Heikle geopolitische Lage

Nach dem Zerfall der Sowjetunion etablierte sich Russland als Schutzmacht Armeniens. Doch das hat sich in den letzten Jahren geändert. "Aserbaidschan ist es gelungen, Russland ein Stück weit von Armenien wegzuziehen und Russland zu einer neutralen Position zwischen beiden Ländern zu bewegen", sagte dazu Politikwissenschaftler Hannes Meißner im PULS 24 Interview. 

Anfang September kündigte dann Armenien eine Truppenübung mit den USA an. "Es ist ein kleiner, symbolischer Akt mit durchaus aber großer Sprengkraft aufgrund der geopolitischen Gesamtkonstellation", meinte Meißner noch vor der erneuten Eskalation der Lage. 

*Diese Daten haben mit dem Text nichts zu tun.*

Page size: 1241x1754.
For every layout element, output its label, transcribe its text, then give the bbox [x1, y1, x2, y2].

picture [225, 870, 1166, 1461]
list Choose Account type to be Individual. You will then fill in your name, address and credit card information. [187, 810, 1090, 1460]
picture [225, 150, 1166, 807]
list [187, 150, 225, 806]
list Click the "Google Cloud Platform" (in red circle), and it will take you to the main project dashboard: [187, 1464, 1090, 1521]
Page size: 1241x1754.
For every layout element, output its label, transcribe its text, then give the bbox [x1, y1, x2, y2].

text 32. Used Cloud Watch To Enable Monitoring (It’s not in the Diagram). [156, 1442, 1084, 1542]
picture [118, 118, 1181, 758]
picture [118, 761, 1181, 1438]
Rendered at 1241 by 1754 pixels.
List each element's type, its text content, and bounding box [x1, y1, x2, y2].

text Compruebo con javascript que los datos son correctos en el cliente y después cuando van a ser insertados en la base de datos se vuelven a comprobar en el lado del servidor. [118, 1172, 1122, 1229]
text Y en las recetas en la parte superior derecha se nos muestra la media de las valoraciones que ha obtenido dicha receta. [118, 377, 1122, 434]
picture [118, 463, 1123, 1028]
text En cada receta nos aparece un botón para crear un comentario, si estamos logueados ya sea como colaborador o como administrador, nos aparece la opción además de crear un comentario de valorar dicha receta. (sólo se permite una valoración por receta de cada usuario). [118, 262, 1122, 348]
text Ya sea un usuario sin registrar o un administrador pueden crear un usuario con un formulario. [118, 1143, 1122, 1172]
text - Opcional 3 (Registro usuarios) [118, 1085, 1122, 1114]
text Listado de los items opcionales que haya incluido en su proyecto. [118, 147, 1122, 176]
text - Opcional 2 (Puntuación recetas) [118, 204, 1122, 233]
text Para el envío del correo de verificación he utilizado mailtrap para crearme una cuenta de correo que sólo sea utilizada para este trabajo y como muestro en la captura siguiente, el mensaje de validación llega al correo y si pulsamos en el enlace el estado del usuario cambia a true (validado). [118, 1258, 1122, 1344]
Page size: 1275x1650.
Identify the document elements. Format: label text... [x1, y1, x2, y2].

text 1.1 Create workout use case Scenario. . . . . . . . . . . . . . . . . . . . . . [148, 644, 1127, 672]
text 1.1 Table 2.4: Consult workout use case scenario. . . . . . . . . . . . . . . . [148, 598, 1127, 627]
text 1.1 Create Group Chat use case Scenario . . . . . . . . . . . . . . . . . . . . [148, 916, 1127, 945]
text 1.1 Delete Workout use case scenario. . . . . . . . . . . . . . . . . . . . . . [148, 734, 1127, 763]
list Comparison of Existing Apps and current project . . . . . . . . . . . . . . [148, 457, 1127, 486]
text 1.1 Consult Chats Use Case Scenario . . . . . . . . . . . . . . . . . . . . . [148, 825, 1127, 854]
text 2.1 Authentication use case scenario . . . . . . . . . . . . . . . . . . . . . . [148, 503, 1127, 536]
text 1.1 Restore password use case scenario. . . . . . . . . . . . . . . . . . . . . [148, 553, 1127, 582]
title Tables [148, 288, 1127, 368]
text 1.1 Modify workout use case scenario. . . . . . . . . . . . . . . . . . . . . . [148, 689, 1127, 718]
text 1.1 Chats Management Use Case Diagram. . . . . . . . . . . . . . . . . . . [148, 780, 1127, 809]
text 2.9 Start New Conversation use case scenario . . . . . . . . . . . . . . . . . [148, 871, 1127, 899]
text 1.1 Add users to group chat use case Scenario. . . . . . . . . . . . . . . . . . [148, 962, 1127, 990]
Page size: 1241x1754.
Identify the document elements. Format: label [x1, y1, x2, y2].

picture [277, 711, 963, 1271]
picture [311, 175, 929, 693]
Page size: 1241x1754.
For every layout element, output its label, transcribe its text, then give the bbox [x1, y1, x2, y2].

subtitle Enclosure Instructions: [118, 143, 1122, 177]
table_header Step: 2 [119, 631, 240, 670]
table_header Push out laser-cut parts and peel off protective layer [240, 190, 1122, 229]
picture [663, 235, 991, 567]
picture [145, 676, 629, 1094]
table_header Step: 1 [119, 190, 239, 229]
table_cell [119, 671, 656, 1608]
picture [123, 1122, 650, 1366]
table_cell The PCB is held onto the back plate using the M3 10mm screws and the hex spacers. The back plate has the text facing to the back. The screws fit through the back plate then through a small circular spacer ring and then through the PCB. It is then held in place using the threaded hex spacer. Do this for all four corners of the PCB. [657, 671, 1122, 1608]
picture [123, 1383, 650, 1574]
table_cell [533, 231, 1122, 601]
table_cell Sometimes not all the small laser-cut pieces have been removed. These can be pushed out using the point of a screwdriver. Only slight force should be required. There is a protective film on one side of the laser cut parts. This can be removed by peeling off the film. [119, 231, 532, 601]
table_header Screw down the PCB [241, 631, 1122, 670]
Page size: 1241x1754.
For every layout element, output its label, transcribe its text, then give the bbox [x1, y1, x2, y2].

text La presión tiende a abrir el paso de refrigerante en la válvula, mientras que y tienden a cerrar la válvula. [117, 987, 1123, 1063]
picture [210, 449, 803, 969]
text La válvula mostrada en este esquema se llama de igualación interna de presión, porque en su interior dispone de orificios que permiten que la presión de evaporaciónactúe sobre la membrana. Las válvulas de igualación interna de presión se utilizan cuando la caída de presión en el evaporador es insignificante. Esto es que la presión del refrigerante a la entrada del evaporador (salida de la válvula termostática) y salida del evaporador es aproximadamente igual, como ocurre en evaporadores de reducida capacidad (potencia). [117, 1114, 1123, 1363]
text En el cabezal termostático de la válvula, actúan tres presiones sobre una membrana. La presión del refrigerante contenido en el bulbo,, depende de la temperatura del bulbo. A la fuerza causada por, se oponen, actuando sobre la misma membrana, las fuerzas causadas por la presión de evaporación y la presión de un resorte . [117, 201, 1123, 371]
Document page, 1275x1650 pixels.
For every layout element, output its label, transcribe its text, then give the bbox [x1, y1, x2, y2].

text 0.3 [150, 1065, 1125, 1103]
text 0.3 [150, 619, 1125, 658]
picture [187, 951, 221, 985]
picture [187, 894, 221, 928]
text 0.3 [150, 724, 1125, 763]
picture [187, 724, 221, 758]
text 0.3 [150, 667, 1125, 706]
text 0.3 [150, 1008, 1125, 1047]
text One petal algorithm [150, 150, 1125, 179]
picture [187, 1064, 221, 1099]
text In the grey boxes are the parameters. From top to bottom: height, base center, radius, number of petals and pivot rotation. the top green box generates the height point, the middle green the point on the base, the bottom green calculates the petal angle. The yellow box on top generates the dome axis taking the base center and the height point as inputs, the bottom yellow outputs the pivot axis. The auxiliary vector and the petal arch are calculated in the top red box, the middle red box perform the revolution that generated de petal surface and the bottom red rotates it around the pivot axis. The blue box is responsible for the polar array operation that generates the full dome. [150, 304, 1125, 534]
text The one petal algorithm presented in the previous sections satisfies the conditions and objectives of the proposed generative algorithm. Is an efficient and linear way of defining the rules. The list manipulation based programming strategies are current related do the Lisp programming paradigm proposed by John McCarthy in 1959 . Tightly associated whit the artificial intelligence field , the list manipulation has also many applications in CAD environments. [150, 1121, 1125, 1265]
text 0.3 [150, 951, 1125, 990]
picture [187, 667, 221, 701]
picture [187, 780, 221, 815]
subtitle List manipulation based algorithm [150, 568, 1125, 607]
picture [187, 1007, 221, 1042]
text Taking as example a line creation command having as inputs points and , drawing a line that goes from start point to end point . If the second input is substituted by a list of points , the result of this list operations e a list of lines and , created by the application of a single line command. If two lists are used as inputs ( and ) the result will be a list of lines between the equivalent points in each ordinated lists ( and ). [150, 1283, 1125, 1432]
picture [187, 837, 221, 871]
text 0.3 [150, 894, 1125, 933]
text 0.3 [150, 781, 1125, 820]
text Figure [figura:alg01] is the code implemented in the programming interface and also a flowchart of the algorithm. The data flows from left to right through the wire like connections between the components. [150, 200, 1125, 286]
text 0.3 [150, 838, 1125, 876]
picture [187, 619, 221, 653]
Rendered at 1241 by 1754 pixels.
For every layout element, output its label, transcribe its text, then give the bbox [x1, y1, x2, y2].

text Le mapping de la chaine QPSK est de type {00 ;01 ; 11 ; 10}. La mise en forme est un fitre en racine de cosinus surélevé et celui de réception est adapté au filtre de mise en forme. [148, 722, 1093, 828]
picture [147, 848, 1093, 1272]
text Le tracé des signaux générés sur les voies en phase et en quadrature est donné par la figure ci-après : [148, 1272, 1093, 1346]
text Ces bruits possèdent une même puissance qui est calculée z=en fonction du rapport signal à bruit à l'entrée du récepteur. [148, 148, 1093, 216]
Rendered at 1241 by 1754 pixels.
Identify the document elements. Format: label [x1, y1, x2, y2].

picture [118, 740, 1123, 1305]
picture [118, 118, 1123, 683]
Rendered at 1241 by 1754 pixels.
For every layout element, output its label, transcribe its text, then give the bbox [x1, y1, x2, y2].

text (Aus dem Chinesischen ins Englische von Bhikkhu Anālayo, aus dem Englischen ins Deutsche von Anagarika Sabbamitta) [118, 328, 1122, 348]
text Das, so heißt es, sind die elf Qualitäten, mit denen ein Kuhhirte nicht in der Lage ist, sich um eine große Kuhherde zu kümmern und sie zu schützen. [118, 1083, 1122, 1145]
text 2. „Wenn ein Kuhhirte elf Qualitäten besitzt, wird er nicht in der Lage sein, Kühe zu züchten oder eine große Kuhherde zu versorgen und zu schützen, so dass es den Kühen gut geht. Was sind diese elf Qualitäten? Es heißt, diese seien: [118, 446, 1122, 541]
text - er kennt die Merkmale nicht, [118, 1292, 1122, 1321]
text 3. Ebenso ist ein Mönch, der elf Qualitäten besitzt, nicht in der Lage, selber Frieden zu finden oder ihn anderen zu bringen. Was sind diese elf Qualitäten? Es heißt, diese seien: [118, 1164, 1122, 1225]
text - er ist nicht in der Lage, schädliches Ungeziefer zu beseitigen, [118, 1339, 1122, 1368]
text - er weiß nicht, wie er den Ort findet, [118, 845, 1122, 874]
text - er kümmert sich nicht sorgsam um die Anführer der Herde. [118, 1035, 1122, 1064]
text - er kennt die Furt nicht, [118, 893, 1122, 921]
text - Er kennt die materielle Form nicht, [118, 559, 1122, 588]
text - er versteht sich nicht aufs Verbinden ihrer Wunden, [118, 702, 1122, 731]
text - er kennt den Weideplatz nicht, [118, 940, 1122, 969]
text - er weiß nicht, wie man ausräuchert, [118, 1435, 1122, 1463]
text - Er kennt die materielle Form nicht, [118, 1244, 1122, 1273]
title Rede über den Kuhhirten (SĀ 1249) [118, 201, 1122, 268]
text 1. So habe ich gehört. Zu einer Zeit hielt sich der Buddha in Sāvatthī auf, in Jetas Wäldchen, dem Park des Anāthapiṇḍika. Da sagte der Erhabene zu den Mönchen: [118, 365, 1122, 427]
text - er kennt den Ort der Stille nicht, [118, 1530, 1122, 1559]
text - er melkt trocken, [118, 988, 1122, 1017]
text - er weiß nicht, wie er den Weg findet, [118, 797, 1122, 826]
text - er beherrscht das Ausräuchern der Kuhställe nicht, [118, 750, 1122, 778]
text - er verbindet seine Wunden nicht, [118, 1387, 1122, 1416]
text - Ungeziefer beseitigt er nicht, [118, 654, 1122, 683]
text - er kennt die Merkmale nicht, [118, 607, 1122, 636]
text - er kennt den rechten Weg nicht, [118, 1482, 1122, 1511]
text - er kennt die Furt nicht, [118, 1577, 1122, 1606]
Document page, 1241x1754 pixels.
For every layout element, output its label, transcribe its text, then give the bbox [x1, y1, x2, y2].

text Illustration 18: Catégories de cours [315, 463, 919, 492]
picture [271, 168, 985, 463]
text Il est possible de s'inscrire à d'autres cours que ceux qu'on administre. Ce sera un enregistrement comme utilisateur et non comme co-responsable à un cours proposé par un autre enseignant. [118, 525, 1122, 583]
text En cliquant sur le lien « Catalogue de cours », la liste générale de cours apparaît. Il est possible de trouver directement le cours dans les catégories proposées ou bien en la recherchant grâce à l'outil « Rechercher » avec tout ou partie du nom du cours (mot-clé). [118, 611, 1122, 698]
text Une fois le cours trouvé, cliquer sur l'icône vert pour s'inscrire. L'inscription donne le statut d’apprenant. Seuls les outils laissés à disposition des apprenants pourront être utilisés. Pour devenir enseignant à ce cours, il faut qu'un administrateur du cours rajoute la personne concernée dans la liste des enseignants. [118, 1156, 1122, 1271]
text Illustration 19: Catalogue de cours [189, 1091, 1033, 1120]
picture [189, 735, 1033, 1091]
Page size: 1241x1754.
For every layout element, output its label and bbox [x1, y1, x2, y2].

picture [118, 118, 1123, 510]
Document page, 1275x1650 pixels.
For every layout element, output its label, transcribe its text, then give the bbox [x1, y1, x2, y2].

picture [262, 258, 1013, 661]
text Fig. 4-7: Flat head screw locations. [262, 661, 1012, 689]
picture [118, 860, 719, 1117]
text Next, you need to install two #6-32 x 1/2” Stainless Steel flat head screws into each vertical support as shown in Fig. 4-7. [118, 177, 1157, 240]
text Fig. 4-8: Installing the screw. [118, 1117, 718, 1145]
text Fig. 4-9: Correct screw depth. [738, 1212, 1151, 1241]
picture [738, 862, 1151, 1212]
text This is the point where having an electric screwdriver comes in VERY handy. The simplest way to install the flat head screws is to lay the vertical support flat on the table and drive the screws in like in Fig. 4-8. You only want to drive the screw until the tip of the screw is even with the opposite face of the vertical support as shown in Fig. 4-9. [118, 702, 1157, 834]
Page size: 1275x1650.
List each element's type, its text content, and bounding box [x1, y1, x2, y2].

Noch kritischer wird die Lage durch den wohl wichtigsten Verbündeten Aserbaidschans: den türkischen Präsidenten Recep Tayyip Erdoğan. Und auch in der EU steigt die Bedeutung des Staates am Kaspischen Meer. "Aserbaidschan ist für Deutschland und die Europäische Union ein Partner von wachsender Bedeutung", sagte etwa der deutsche Bundeskanzler Olaf Scholz Mitte März 2023 in Berlin.

Gas aus Aserbaidschan für die EU

Gas aus Aserbaidschan steht seit dem russischen Angriffskrieg gegen die Ukraine in der EU hoch im Kurs. Im vergangenen Jahr reiste EU-Kommissionspräsidentin Ursula von der Leyen nach Baku, um eine Absichtserklärung für mehr Gaslieferungen zu unterzeichnen. Zuvor kamen mehr als acht Milliarden Kubikmeter Gas pro Jahr aus Aserbaidschan in die EU. Bis 2027 sollten es 20 Milliarden werden.

ribbon Zusammenfassung
  • Aserbaidschan hat einen Angriff auf die Region Berg-Karabach gestartet.
  • Nach eigenen Angaben am Dienstag handelt es sich um "Anti-Terroreinsätze" in der Region Berg-Karabach.
  • Die Einsätze richteten sich gegen armenische Kräfte, teilte das Verteidigungsministerium in Baku mit. Zuvor waren aserbaidschanischen Angaben zufolge sechs Menschen bei Minenexplosionen getötet worden.
  • Die ersten zivilen Opfer wurden mittlerweile gemeldet.
  • Das christlich-orthodoxe Armenien und das muslimische Aserbaidschan, beides Ex-Sowjetrepubliken, sind seit langem verfeindet.